Fostering Exceptional Patient Experiences: 7 steps for healthcare leaders

There are many leaders in healthcare environments, each with an opportunity to exert positive influence on those who follow them. If you’re in a position to guide and shape the behaviors of those around you, here are some specific things you can do to help foster exceptional patient experiences:

1. Set the expectation. Leaders may have a strong internal commitment to the patient experience, but they sometimes fail to explicitly convey that commitment, along with their expectations. Don’t assume that your staff knows what is expected of them. You need to clearly communicate your expectations.

2. Get out of your office and talk to patients and staff. Leaders can’t influence from behind their office doors. You need to get out of your office and interact with both patients and staff to help reinforce your expectations and commitment to a positive patient experience. And above all, listen and learn about the needs and expectations of those you serve as a leader.

3. Do an attitude check. Attitude is everything. As leaders, we have to develop a mindset of being service excellence champions ourselves. That starts with an attitude check on ourselves, beginning with the question: “Do I have an attitude that conveys that I expect excellence?” Saying it is one thing. But, it is what we do that most influences those who follow us. Do you have a crusader mentality—an attitude that communicates to everyone around you that a positive patient experience is a must, and that you’re going to do whatever it takes to make it happen?

4. Get out of the way. It’s an old and often over-used term, but organizations that really, truly, empower their staff to make decisions on the spot and on a day-to-day basis, will provide exceptional service. They are rare, but they don’t just happen spontaneously. They are developed at the hand of strong leadership that has the confidence to get out of the way and let their employees do their jobs, including whatever it takes to create exceptional patient experiences.

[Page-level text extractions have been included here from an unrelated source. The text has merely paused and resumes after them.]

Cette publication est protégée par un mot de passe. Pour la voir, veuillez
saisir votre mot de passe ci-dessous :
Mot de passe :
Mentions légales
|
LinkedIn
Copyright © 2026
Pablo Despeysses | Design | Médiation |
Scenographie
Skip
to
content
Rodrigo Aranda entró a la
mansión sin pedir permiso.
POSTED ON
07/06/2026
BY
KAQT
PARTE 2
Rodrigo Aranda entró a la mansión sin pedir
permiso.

5. Recognize and reward the behaviors you wish to see. Catch people doing something right. And when you catch them, recognize and reward them. This can happen in large and small ways. A simple, sincere, and specific “Thank you for…” means a lot to an employee, and reinforces the behaviors and actions you want to see again and again from each and every individual in your organization.

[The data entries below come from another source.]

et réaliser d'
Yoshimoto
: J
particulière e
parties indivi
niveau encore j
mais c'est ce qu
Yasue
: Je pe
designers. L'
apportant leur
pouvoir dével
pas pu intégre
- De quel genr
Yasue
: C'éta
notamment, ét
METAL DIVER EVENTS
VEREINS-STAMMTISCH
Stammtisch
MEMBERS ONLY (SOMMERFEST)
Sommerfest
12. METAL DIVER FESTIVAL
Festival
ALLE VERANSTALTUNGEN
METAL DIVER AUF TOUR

6. Hold people accountable. The flip side to recognizing and rewarding the behaviors you want to see is swiftly addressing the behaviors you don’t want to see. As leaders, we need to have zero tolerance for things that overtly conflict with our organization’s mission, vision, and values. If we’ve hired people who reflect our mission, vision, and values; clearly and explicitly communicated our expectations; and we’ve provided the training and tools they need to meet those expectations, then we need to hold them accountable. This may be both the most challenging—and the most impactful—leadership action we can take. Nobody likes to think of themselves as being deceptive. But, for every day that we tolerate behavior that is inconsistent with our mission, vision, and values, we’re being deceptive. We are deceiving people into thinking that these behaviors are permissible when they are not.

7. Create a cultural expectation that everyone in the organization is responsible for spotting, recognizing, or correcting actions and behaviors they see every day. Anybody walking through the organization, from the housekeeper to the CEO, who sees something amiss should feel a sense of responsibility to do something about it. As healthcare leaders, we need to have a heightened awareness of the patient experience, really seeing and experiencing every interaction through the patient’s perspective.

Whenever we fail to convey our expectations, model our expectations, or hold people around us accountable for meeting those expectations, we fail our patients, our staff, and ourselves. We owe it to them—and to ourselves—to take our role as healthcare leaders seriously and to take steps every day to build a culture of service excellence.